What needs to be done: In the listing below, find the line containing "histopathology image of" and the line containing "melanoma tissue displays". Repeat exactly those two lines and every line between them, nothing more.

Dataset records:
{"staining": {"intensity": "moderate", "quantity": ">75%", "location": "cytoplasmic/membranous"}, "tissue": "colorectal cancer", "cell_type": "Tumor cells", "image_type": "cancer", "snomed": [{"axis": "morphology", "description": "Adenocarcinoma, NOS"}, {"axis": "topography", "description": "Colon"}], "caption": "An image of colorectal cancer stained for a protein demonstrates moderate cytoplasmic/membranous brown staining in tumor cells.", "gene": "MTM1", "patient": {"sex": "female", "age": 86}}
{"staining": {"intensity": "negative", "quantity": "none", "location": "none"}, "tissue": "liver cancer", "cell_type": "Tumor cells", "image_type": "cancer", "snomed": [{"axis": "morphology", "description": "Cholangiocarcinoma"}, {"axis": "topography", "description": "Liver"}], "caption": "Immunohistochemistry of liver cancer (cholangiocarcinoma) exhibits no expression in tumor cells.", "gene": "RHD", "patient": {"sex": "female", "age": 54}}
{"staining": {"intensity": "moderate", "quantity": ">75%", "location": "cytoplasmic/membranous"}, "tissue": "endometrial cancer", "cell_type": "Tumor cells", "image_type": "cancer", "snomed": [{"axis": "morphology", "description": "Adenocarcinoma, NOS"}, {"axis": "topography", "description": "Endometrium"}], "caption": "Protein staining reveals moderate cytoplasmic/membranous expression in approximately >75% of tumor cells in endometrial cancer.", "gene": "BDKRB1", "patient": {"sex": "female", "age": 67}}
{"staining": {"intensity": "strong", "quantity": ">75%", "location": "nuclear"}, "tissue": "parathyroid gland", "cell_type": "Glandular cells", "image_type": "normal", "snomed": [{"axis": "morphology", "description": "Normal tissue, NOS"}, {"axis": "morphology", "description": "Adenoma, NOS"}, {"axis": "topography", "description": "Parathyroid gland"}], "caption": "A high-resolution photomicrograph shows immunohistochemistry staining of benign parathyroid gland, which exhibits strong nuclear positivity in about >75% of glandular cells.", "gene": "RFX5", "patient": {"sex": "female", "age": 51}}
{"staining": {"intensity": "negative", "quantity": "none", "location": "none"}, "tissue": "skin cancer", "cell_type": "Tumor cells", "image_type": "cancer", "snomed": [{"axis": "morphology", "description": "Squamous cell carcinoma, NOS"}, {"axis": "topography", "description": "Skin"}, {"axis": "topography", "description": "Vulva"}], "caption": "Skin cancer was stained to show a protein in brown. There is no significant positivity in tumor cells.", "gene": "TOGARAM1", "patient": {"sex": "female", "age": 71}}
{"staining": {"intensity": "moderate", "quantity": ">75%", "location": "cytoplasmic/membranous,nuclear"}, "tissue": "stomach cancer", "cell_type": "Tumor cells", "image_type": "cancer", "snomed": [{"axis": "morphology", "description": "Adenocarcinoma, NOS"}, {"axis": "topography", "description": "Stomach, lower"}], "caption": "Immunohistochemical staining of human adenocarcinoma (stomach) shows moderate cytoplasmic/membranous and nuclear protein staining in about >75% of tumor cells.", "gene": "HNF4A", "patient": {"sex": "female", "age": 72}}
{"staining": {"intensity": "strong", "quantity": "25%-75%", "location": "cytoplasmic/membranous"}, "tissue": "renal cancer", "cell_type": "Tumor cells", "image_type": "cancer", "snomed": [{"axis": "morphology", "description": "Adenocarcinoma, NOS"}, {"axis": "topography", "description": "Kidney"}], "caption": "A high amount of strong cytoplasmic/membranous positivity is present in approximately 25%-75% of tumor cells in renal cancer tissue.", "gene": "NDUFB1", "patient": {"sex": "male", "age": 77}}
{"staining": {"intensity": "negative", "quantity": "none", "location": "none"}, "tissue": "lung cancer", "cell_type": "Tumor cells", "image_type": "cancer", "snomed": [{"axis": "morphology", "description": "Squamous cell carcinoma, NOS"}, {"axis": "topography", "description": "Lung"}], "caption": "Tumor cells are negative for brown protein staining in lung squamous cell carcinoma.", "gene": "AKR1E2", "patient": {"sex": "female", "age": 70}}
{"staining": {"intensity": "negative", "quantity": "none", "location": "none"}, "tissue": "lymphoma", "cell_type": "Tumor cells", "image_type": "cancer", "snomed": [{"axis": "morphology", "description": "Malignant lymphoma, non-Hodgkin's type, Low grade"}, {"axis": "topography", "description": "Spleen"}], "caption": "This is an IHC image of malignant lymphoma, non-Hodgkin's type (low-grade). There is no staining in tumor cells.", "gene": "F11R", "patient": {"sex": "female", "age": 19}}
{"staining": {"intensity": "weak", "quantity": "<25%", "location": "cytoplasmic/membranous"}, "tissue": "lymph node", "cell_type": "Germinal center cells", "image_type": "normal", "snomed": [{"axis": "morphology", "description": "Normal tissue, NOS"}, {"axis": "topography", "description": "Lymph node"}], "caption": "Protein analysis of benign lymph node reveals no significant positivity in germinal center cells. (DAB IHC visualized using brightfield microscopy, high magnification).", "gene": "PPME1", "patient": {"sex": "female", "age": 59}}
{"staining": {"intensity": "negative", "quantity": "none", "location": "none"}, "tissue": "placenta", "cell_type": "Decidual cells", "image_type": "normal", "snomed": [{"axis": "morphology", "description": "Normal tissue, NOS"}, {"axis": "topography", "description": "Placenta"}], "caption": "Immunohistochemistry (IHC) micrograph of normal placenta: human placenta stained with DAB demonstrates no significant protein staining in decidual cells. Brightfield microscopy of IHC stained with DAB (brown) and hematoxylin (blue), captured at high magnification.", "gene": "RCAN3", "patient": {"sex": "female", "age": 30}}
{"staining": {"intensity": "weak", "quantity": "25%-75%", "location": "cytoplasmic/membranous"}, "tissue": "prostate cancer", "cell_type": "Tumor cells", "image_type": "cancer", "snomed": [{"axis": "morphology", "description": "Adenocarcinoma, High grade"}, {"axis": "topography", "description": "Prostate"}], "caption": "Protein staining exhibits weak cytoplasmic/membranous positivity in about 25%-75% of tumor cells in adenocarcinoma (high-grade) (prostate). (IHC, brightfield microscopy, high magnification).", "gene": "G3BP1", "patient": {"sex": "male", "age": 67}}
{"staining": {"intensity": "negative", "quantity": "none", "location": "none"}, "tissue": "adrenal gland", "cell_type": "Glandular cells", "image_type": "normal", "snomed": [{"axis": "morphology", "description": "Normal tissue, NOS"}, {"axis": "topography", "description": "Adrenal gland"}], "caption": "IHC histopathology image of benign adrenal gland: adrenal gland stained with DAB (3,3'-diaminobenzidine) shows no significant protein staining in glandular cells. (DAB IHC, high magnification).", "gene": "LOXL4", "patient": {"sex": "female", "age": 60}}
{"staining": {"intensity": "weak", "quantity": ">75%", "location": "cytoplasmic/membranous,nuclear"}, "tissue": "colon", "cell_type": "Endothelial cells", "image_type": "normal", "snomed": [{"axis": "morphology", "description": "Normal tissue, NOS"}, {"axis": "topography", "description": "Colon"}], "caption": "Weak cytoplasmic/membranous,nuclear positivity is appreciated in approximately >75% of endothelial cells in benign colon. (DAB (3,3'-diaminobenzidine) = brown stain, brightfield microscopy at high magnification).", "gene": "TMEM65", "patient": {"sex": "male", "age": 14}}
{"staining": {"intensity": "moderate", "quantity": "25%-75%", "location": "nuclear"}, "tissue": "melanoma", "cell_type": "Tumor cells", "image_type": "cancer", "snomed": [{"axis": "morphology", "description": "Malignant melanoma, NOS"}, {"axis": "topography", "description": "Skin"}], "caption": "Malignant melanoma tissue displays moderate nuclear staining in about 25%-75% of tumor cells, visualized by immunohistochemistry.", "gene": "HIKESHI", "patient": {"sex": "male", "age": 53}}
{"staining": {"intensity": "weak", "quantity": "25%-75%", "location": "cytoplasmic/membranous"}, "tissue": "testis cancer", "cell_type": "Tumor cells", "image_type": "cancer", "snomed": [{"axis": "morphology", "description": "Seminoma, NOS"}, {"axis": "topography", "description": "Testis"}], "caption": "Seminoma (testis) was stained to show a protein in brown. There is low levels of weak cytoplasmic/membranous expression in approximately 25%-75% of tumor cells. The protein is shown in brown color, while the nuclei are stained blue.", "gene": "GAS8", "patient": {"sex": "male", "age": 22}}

Written answer:
{"staining": {"intensity": "negative", "quantity": "none", "location": "none"}, "tissue": "adrenal gland", "cell_type": "Glandular cells", "image_type": "normal", "snomed": [{"axis": "morphology", "description": "Normal tissue, NOS"}, {"axis": "topography", "description": "Adrenal gland"}], "caption": "IHC histopathology image of benign adrenal gland: adrenal gland stained with DAB (3,3'-diaminobenzidine) shows no significant protein staining in glandular cells. (DAB IHC, high magnification).", "gene": "LOXL4", "patient": {"sex": "female", "age": 60}}
{"staining": {"intensity": "weak", "quantity": ">75%", "location": "cytoplasmic/membranous,nuclear"}, "tissue": "colon", "cell_type": "Endothelial cells", "image_type": "normal", "snomed": [{"axis": "morphology", "description": "Normal tissue, NOS"}, {"axis": "topography", "description": "Colon"}], "caption": "Weak cytoplasmic/membranous,nuclear positivity is appreciated in approximately >75% of endothelial cells in benign colon. (DAB (3,3'-diaminobenzidine) = brown stain, brightfield microscopy at high magnification).", "gene": "TMEM65", "patient": {"sex": "male", "age": 14}}
{"staining": {"intensity": "moderate", "quantity": "25%-75%", "location": "nuclear"}, "tissue": "melanoma", "cell_type": "Tumor cells", "image_type": "cancer", "snomed": [{"axis": "morphology", "description": "Malignant melanoma, NOS"}, {"axis": "topography", "description": "Skin"}], "caption": "Malignant melanoma tissue displays moderate nuclear staining in about 25%-75% of tumor cells, visualized by immunohistochemistry.", "gene": "HIKESHI", "patient": {"sex": "male", "age": 53}}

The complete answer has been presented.